In Winnipeg, we saw a similar dumping of Gord Leclerc from the same network. It seemed pretty harsh for a station that was in ratings command. At 53, you get dumped for reasons that still don’t make sense? As a cost saving measure? Understandably, Leclerc was shocked and took a year to recover from what had been 25 years in the job. He has new work as a contractor now and seems at peace.

It is hard to imagine LaFlamme is not up for a challenge.
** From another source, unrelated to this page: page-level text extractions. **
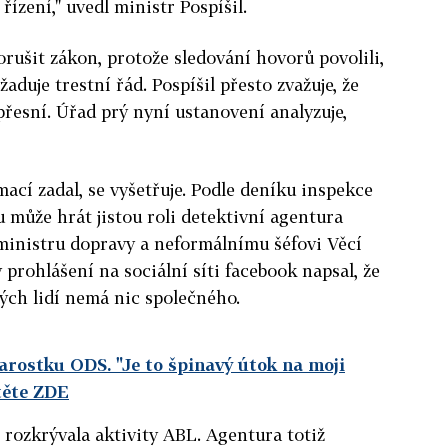
 řízení," uvedl ministr Pospíšil.
orušit zákon, protože sledování hovorů povolili,
aduje trestní řád. Pospíšil přesto zvažuje, že
přesní. Úřad prý nyní ustanovení analyzuje,
ací zadal, se vyšetřuje. Podle deníku inspekce
du může hrát jistou roli detektivní agentura
ministru dopravy a neformálnímu šéfovi Věcí
 prohlášení na sociální síti facebook napsal, že
ých lidí nemá nic společného.
arostku ODS. "Je to špinavý útok na moji
těte ZDE
 rozkrývala aktivity ABL. Agentura totiž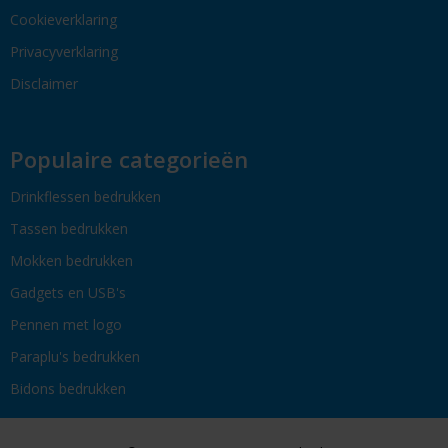
Cookieverklaring
Privacyverklaring
Disclaimer
Populaire categorieën
Drinkflessen bedrukken
Tassen bedrukken
Mokken bedrukken
Gadgets en USB's
Pennen met logo
Paraplu's bedrukken
Bidons bedrukken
As a bilingual former journalist with more to give, you have to wonder if she is a good candidate for the Lt. Governor position in Ontario. The present candidate has served since 2014 and is 77 years old this year. Appointed by Stephen Harper, Elizabeth Dowdeswell is serving in a position that normally runs give years. Dowdeswell is a remarkable woman but the prime minister Justin Trudeau shouldn’t put so much pressure on public servants. We have just seen Janice Filmon serve almost as many years in grace and in sometimes difficult health for her and her husband before hearing this week she will be replaced by Manitoba’s first Jewish Lt. Governor, Anita Neville. At 80, Neville is older than Ontario’s LG who started the position at 69.


LaFlamme did her job, maintained the ratings for CTV and for many was a role model. Letting her hair turn white when it was not easy to style in the pandemic resonated. Her firing makes a lot of women question whether they are allowed to age gracefully. They should take note of Leclerc to realize most TV broadcasting gravitates to young news teams. The problem with this is the lack of institutional memory. There are not enough people on any TV news team in town who were reporting when Glen Murray was last mayor, for example. Heck, there are a lot of people missing from news teams from even the last civic election!

I don’t know what is next for Lisa LaFlamme. She could find new work in journalism, academia, vice regal or wherever. Still, it seems in a country where many jobs are unfilled, you fire skilled people like they were nothing.

This has been a guest editorial by John Dobbin.